Distensibility decrease in one of the test lungs (under identical basal conditions) ensued a smaller volume delivery than the one its counterpart achieved in volumecontrolled mode (p <0,0001) and pressure-controlled mode (p <0,0001), while this difference was greater in pressurecontrolled mode (Figure 1). System pressure increased on both circuits in volume-controlled mode. Maximum pressure difference between test lungs was not significant in either volume-controlled assisted modality (p >0.9999) nor pressure-controlled assisted modality (p: 0.1679).
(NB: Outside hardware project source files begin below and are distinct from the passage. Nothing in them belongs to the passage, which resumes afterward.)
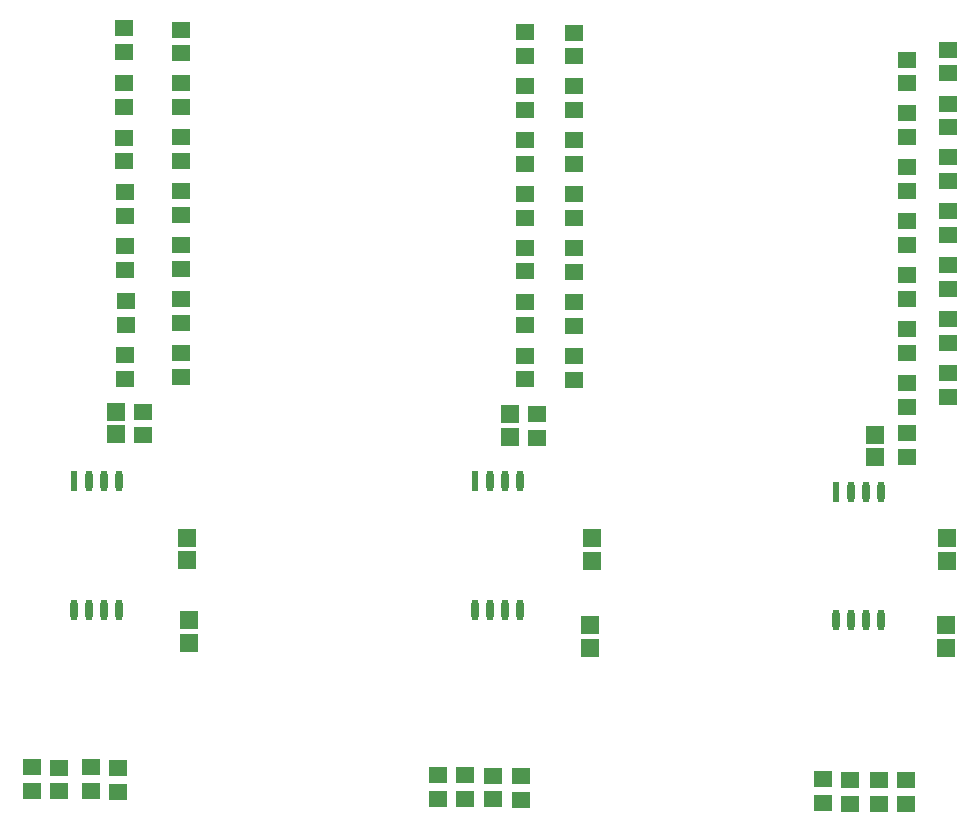
<source format=gbp>
G04 Layer_Color=128*
%FSLAX25Y25*%
%MOIN*%
G70*
G01*
G75*
%ADD10R,0.05905X0.05512*%
%ADD34R,0.06299X0.05905*%
%ADD35O,0.02362X0.07087*%
%ADD36R,0.02362X0.07087*%
D10*
X83800Y122637D02*
D03*
Y114763D02*
D03*
X92800Y114663D02*
D03*
Y122537D02*
D03*
X112400Y122437D02*
D03*
Y114563D02*
D03*
X103300Y114863D02*
D03*
Y122737D02*
D03*
X246700Y119737D02*
D03*
Y111863D02*
D03*
X228100Y112063D02*
D03*
Y119937D02*
D03*
X219100Y119937D02*
D03*
Y112063D02*
D03*
X237500Y111963D02*
D03*
Y119837D02*
D03*
X347300Y118637D02*
D03*
Y110763D02*
D03*
X356500Y110563D02*
D03*
Y118437D02*
D03*
X366100Y110463D02*
D03*
Y118337D02*
D03*
X375000Y118337D02*
D03*
Y110463D02*
D03*
X375400Y234137D02*
D03*
Y226263D02*
D03*
X375276Y250768D02*
D03*
Y242894D02*
D03*
Y268740D02*
D03*
Y260866D02*
D03*
Y286713D02*
D03*
Y278839D02*
D03*
Y304685D02*
D03*
Y296811D02*
D03*
Y322657D02*
D03*
Y314783D02*
D03*
Y340630D02*
D03*
Y332756D02*
D03*
Y358602D02*
D03*
Y350728D02*
D03*
X388976Y254068D02*
D03*
Y246194D02*
D03*
Y272040D02*
D03*
Y264166D02*
D03*
Y290013D02*
D03*
Y282139D02*
D03*
Y307985D02*
D03*
Y300111D02*
D03*
Y325957D02*
D03*
Y318083D02*
D03*
Y343930D02*
D03*
Y336056D02*
D03*
Y361902D02*
D03*
Y354028D02*
D03*
X264276Y331658D02*
D03*
Y323783D02*
D03*
Y259768D02*
D03*
Y251894D02*
D03*
Y277740D02*
D03*
Y269866D02*
D03*
Y295713D02*
D03*
Y287839D02*
D03*
Y313685D02*
D03*
Y305811D02*
D03*
Y349630D02*
D03*
Y341756D02*
D03*
Y367602D02*
D03*
Y359728D02*
D03*
X252100Y240437D02*
D03*
Y232563D02*
D03*
X120700Y241237D02*
D03*
Y233363D02*
D03*
X133276Y368602D02*
D03*
Y360728D02*
D03*
Y260768D02*
D03*
Y252894D02*
D03*
Y278740D02*
D03*
Y270866D02*
D03*
Y296713D02*
D03*
Y288839D02*
D03*
Y314685D02*
D03*
Y306811D02*
D03*
Y332658D02*
D03*
Y324783D02*
D03*
Y350630D02*
D03*
Y342756D02*
D03*
X114563Y361122D02*
D03*
Y368996D02*
D03*
Y342913D02*
D03*
Y350787D02*
D03*
Y324705D02*
D03*
Y332579D02*
D03*
X114760Y306496D02*
D03*
Y314370D02*
D03*
Y288484D02*
D03*
Y296358D02*
D03*
X114957Y270177D02*
D03*
Y278051D02*
D03*
X114858Y252067D02*
D03*
Y259941D02*
D03*
X247929Y359842D02*
D03*
Y367717D02*
D03*
Y341870D02*
D03*
Y349744D02*
D03*
Y323898D02*
D03*
Y331772D02*
D03*
Y305925D02*
D03*
Y313799D02*
D03*
Y287953D02*
D03*
Y295827D02*
D03*
Y269980D02*
D03*
Y277854D02*
D03*
Y252008D02*
D03*
Y259882D02*
D03*
D34*
X269900Y162500D02*
D03*
Y169980D02*
D03*
X388400Y162460D02*
D03*
Y169940D02*
D03*
X136200Y164160D02*
D03*
Y171640D02*
D03*
X135400Y199240D02*
D03*
Y191760D02*
D03*
X270300Y199040D02*
D03*
Y191560D02*
D03*
X364700Y225960D02*
D03*
Y233440D02*
D03*
X388700Y198940D02*
D03*
Y191460D02*
D03*
X243100Y232860D02*
D03*
Y240340D02*
D03*
X111600Y233720D02*
D03*
Y241200D02*
D03*
D35*
X366700Y171687D02*
D03*
X361700D02*
D03*
X356700D02*
D03*
X351700D02*
D03*
X366700Y214600D02*
D03*
X361700D02*
D03*
X356700D02*
D03*
X246350Y175087D02*
D03*
X241350D02*
D03*
X236350D02*
D03*
X231350D02*
D03*
X246350Y218000D02*
D03*
X241350D02*
D03*
X236350D02*
D03*
X112700Y175100D02*
D03*
X107700D02*
D03*
X102700D02*
D03*
X97700D02*
D03*
X112700Y218013D02*
D03*
X107700D02*
D03*
X102700D02*
D03*
D36*
X351700Y214600D02*
D03*
X231350Y218000D02*
D03*
X97700Y218013D02*
D03*
M02*

</source>
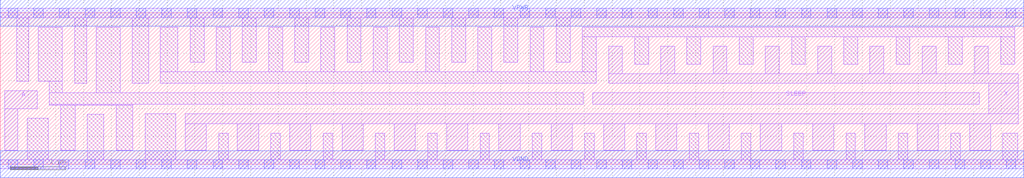
<source format=lef>
# Copyright 2020 The SkyWater PDK Authors
#
# Licensed under the Apache License, Version 2.0 (the "License");
# you may not use this file except in compliance with the License.
# You may obtain a copy of the License at
#
#     https://www.apache.org/licenses/LICENSE-2.0
#
# Unless required by applicable law or agreed to in writing, software
# distributed under the License is distributed on an "AS IS" BASIS,
# WITHOUT WARRANTIES OR CONDITIONS OF ANY KIND, either express or implied.
# See the License for the specific language governing permissions and
# limitations under the License.
#
# SPDX-License-Identifier: Apache-2.0

VERSION 5.7 ;
BUSBITCHARS "[]" ;
DIVIDERCHAR "/" ;
PROPERTYDEFINITIONS
  MACRO maskLayoutSubType STRING ;
  MACRO prCellType STRING ;
  MACRO originalViewName STRING ;
END PROPERTYDEFINITIONS
MACRO sky130_fd_sc_hdll__isobufsrc_16
  ORIGIN  0.000000  0.000000 ;
  CLASS CORE ;
  SYMMETRY X Y R90 ;
  SIZE  18.40000 BY  2.720000 ;
  SITE unithd ;
  PIN A
    ANTENNAGATEAREA  1.110000 ;
    DIRECTION INPUT ;
    USE SIGNAL ;
    PORT
      LAYER li1 ;
        RECT 0.085000 0.255000 0.315000 0.995000 ;
        RECT 0.085000 0.995000 0.665000 1.325000 ;
    END
  END A
  PIN SLEEP
    ANTENNAGATEAREA  4.440000 ;
    DIRECTION INPUT ;
    USE SIGNAL ;
    PORT
      LAYER li1 ;
        RECT 10.650000 1.075000 17.600000 1.285000 ;
    END
  END SLEEP
  PIN X
    ANTENNADIFFAREA  5.713000 ;
    DIRECTION OUTPUT ;
    USE SIGNAL ;
    PORT
      LAYER li1 ;
        RECT  3.325000 0.255000  3.705000 0.725000 ;
        RECT  3.325000 0.725000 18.305000 0.905000 ;
        RECT  4.265000 0.255000  4.645000 0.725000 ;
        RECT  5.205000 0.255000  5.585000 0.725000 ;
        RECT  6.145000 0.255000  6.525000 0.725000 ;
        RECT  7.085000 0.255000  7.465000 0.725000 ;
        RECT  8.025000 0.255000  8.405000 0.725000 ;
        RECT  8.965000 0.255000  9.345000 0.725000 ;
        RECT  9.905000 0.255000 10.285000 0.725000 ;
        RECT 10.845000 0.255000 11.225000 0.725000 ;
        RECT 10.935000 1.455000 18.305000 1.625000 ;
        RECT 10.935000 1.625000 11.185000 2.125000 ;
        RECT 11.785000 0.255000 12.165000 0.725000 ;
        RECT 11.875000 1.625000 12.125000 2.125000 ;
        RECT 12.725000 0.255000 13.105000 0.725000 ;
        RECT 12.815000 1.625000 13.065000 2.125000 ;
        RECT 13.665000 0.255000 14.045000 0.725000 ;
        RECT 13.755000 1.625000 14.005000 2.125000 ;
        RECT 14.605000 0.255000 14.985000 0.725000 ;
        RECT 14.695000 1.625000 14.945000 2.125000 ;
        RECT 15.545000 0.255000 15.925000 0.725000 ;
        RECT 15.635000 1.625000 15.885000 2.125000 ;
        RECT 16.485000 0.255000 16.865000 0.725000 ;
        RECT 16.575000 1.625000 16.825000 2.125000 ;
        RECT 17.425000 0.255000 17.805000 0.725000 ;
        RECT 17.515000 1.625000 17.765000 2.125000 ;
        RECT 17.770000 0.905000 18.305000 1.455000 ;
    END
  END X
  PIN VGND
    DIRECTION INOUT ;
    USE GROUND ;
    PORT
      LAYER met1 ;
        RECT 0.000000 -0.240000 18.400000 0.240000 ;
    END
  END VGND
  PIN VNB
    DIRECTION INOUT ;
    USE GROUND ;
    PORT
    END
  END VNB
  PIN VPB
    DIRECTION INOUT ;
    USE POWER ;
    PORT
    END
  END VPB
  PIN VPWR
    DIRECTION INOUT ;
    USE POWER ;
    PORT
      LAYER met1 ;
        RECT 0.000000 2.480000 18.400000 2.960000 ;
    END
  END VPWR
  OBS
    LAYER li1 ;
      RECT  0.000000 -0.085000 18.400000 0.085000 ;
      RECT  0.000000  2.635000 18.400000 2.805000 ;
      RECT  0.300000  1.495000  0.515000 2.635000 ;
      RECT  0.485000  0.085000  0.865000 0.825000 ;
      RECT  0.685000  1.495000  1.115000 2.465000 ;
      RECT  0.885000  1.065000  2.385000 1.075000 ;
      RECT  0.885000  1.075000 10.480000 1.285000 ;
      RECT  0.885000  1.285000  1.115000 1.495000 ;
      RECT  1.085000  0.255000  1.345000 1.065000 ;
      RECT  1.335000  1.455000  1.555000 2.635000 ;
      RECT  1.565000  0.085000  1.865000 0.895000 ;
      RECT  1.725000  1.285000  2.155000 2.465000 ;
      RECT  2.085000  0.255000  2.385000 1.065000 ;
      RECT  2.375000  1.455000  2.670000 2.635000 ;
      RECT  2.605000  0.085000  3.155000 0.905000 ;
      RECT  2.875000  1.455000 10.715000 1.665000 ;
      RECT  2.875000  1.665000  3.195000 2.465000 ;
      RECT  3.415000  1.835000  3.665000 2.635000 ;
      RECT  3.885000  1.665000  4.135000 2.465000 ;
      RECT  3.925000  0.085000  4.095000 0.555000 ;
      RECT  4.355000  1.835000  4.605000 2.635000 ;
      RECT  4.825000  1.665000  5.075000 2.465000 ;
      RECT  4.865000  0.085000  5.035000 0.555000 ;
      RECT  5.295000  1.835000  5.545000 2.635000 ;
      RECT  5.765000  1.665000  6.015000 2.465000 ;
      RECT  5.805000  0.085000  5.975000 0.555000 ;
      RECT  6.235000  1.835000  6.485000 2.635000 ;
      RECT  6.705000  1.665000  6.955000 2.465000 ;
      RECT  6.745000  0.085000  6.915000 0.555000 ;
      RECT  7.175000  1.835000  7.425000 2.635000 ;
      RECT  7.645000  1.665000  7.895000 2.465000 ;
      RECT  7.685000  0.085000  7.855000 0.555000 ;
      RECT  8.115000  1.835000  8.365000 2.635000 ;
      RECT  8.585000  1.665000  8.835000 2.465000 ;
      RECT  8.625000  0.085000  8.795000 0.555000 ;
      RECT  9.055000  1.835000  9.305000 2.635000 ;
      RECT  9.525000  1.665000  9.775000 2.465000 ;
      RECT  9.565000  0.085000  9.735000 0.555000 ;
      RECT  9.995000  1.835000 10.245000 2.635000 ;
      RECT 10.465000  1.665000 10.715000 2.295000 ;
      RECT 10.465000  2.295000 18.235000 2.465000 ;
      RECT 10.505000  0.085000 10.675000 0.555000 ;
      RECT 11.405000  1.795000 11.655000 2.295000 ;
      RECT 11.445000  0.085000 11.615000 0.555000 ;
      RECT 12.345000  1.795000 12.595000 2.295000 ;
      RECT 12.385000  0.085000 12.555000 0.555000 ;
      RECT 13.285000  1.795000 13.535000 2.295000 ;
      RECT 13.325000  0.085000 13.495000 0.555000 ;
      RECT 14.225000  1.795000 14.475000 2.295000 ;
      RECT 14.265000  0.085000 14.435000 0.555000 ;
      RECT 15.165000  1.795000 15.415000 2.295000 ;
      RECT 15.205000  0.085000 15.375000 0.555000 ;
      RECT 16.105000  1.795000 16.355000 2.295000 ;
      RECT 16.145000  0.085000 16.315000 0.555000 ;
      RECT 17.045000  1.795000 17.295000 2.295000 ;
      RECT 17.085000  0.085000 17.255000 0.555000 ;
      RECT 17.985000  1.795000 18.235000 2.295000 ;
      RECT 18.025000  0.085000 18.295000 0.555000 ;
    LAYER mcon ;
      RECT  0.145000 -0.085000  0.315000 0.085000 ;
      RECT  0.145000  2.635000  0.315000 2.805000 ;
      RECT  0.605000 -0.085000  0.775000 0.085000 ;
      RECT  0.605000  2.635000  0.775000 2.805000 ;
      RECT  1.065000 -0.085000  1.235000 0.085000 ;
      RECT  1.065000  2.635000  1.235000 2.805000 ;
      RECT  1.525000 -0.085000  1.695000 0.085000 ;
      RECT  1.525000  2.635000  1.695000 2.805000 ;
      RECT  1.985000 -0.085000  2.155000 0.085000 ;
      RECT  1.985000  2.635000  2.155000 2.805000 ;
      RECT  2.445000 -0.085000  2.615000 0.085000 ;
      RECT  2.445000  2.635000  2.615000 2.805000 ;
      RECT  2.905000 -0.085000  3.075000 0.085000 ;
      RECT  2.905000  2.635000  3.075000 2.805000 ;
      RECT  3.365000 -0.085000  3.535000 0.085000 ;
      RECT  3.365000  2.635000  3.535000 2.805000 ;
      RECT  3.825000 -0.085000  3.995000 0.085000 ;
      RECT  3.825000  2.635000  3.995000 2.805000 ;
      RECT  4.285000 -0.085000  4.455000 0.085000 ;
      RECT  4.285000  2.635000  4.455000 2.805000 ;
      RECT  4.745000 -0.085000  4.915000 0.085000 ;
      RECT  4.745000  2.635000  4.915000 2.805000 ;
      RECT  5.205000 -0.085000  5.375000 0.085000 ;
      RECT  5.205000  2.635000  5.375000 2.805000 ;
      RECT  5.665000 -0.085000  5.835000 0.085000 ;
      RECT  5.665000  2.635000  5.835000 2.805000 ;
      RECT  6.125000 -0.085000  6.295000 0.085000 ;
      RECT  6.125000  2.635000  6.295000 2.805000 ;
      RECT  6.585000 -0.085000  6.755000 0.085000 ;
      RECT  6.585000  2.635000  6.755000 2.805000 ;
      RECT  7.045000 -0.085000  7.215000 0.085000 ;
      RECT  7.045000  2.635000  7.215000 2.805000 ;
      RECT  7.505000 -0.085000  7.675000 0.085000 ;
      RECT  7.505000  2.635000  7.675000 2.805000 ;
      RECT  7.965000 -0.085000  8.135000 0.085000 ;
      RECT  7.965000  2.635000  8.135000 2.805000 ;
      RECT  8.425000 -0.085000  8.595000 0.085000 ;
      RECT  8.425000  2.635000  8.595000 2.805000 ;
      RECT  8.885000 -0.085000  9.055000 0.085000 ;
      RECT  8.885000  2.635000  9.055000 2.805000 ;
      RECT  9.345000 -0.085000  9.515000 0.085000 ;
      RECT  9.345000  2.635000  9.515000 2.805000 ;
      RECT  9.805000 -0.085000  9.975000 0.085000 ;
      RECT  9.805000  2.635000  9.975000 2.805000 ;
      RECT 10.265000 -0.085000 10.435000 0.085000 ;
      RECT 10.265000  2.635000 10.435000 2.805000 ;
      RECT 10.725000 -0.085000 10.895000 0.085000 ;
      RECT 10.725000  2.635000 10.895000 2.805000 ;
      RECT 11.185000 -0.085000 11.355000 0.085000 ;
      RECT 11.185000  2.635000 11.355000 2.805000 ;
      RECT 11.645000 -0.085000 11.815000 0.085000 ;
      RECT 11.645000  2.635000 11.815000 2.805000 ;
      RECT 12.105000 -0.085000 12.275000 0.085000 ;
      RECT 12.105000  2.635000 12.275000 2.805000 ;
      RECT 12.565000 -0.085000 12.735000 0.085000 ;
      RECT 12.565000  2.635000 12.735000 2.805000 ;
      RECT 13.025000 -0.085000 13.195000 0.085000 ;
      RECT 13.025000  2.635000 13.195000 2.805000 ;
      RECT 13.485000 -0.085000 13.655000 0.085000 ;
      RECT 13.485000  2.635000 13.655000 2.805000 ;
      RECT 13.945000 -0.085000 14.115000 0.085000 ;
      RECT 13.945000  2.635000 14.115000 2.805000 ;
      RECT 14.405000 -0.085000 14.575000 0.085000 ;
      RECT 14.405000  2.635000 14.575000 2.805000 ;
      RECT 14.865000 -0.085000 15.035000 0.085000 ;
      RECT 14.865000  2.635000 15.035000 2.805000 ;
      RECT 15.325000 -0.085000 15.495000 0.085000 ;
      RECT 15.325000  2.635000 15.495000 2.805000 ;
      RECT 15.785000 -0.085000 15.955000 0.085000 ;
      RECT 15.785000  2.635000 15.955000 2.805000 ;
      RECT 16.245000 -0.085000 16.415000 0.085000 ;
      RECT 16.245000  2.635000 16.415000 2.805000 ;
      RECT 16.705000 -0.085000 16.875000 0.085000 ;
      RECT 16.705000  2.635000 16.875000 2.805000 ;
      RECT 17.165000 -0.085000 17.335000 0.085000 ;
      RECT 17.165000  2.635000 17.335000 2.805000 ;
      RECT 17.625000 -0.085000 17.795000 0.085000 ;
      RECT 17.625000  2.635000 17.795000 2.805000 ;
      RECT 18.085000 -0.085000 18.255000 0.085000 ;
      RECT 18.085000  2.635000 18.255000 2.805000 ;
  END
  PROPERTY maskLayoutSubType "abstract" ;
  PROPERTY prCellType "standard" ;
  PROPERTY originalViewName "layout" ;
END sky130_fd_sc_hdll__isobufsrc_16
END LIBRARY

</source>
In the situation where the demand exceeds the supply and there are not enough ventilators, one might expect that the lack of ventilators would immediately and inevitably increase the mortality [6]. This report is an attempt to approach the risks of ventilating two patients with a single machine and to determine if this option should be considered or not in the ongoing pandemic situation. Tidal volumes, pressures and flows were initially similar in both modes, however, by adding a restrictive element to one of the test lungs, we proved that volumes delivered to them were different, and that maximum pressure increased in the volume-controlled mode. Regarding this, Laffeay describes in his report that pressure-controlled modes are implemented more safely because changes in the compliance, resistance, or both in one patient’s chest will have a smaller effect on the tidal volume delivered to the other patient when a fixed inflation pressure is provided [7]. Another study demonstrated that when a single ventilator is used to support more patients, tidal volume cannot be controlled for each subject and it depends on inspiratory resistances [6]. Our result coincides with what is described in the literature, considering that the method to replicate ventilation for two patients is the same, and taking into account that the brand and model of ventilator varies, the programming of mechanical ventilation and the variables measured may have some variation. Since certain differences in volumes are not monitored by the ventilator, there are risks of distension or alveolar collapse if a single machine is used in actual patients with different thoraco pulmonary mechanics [2,10].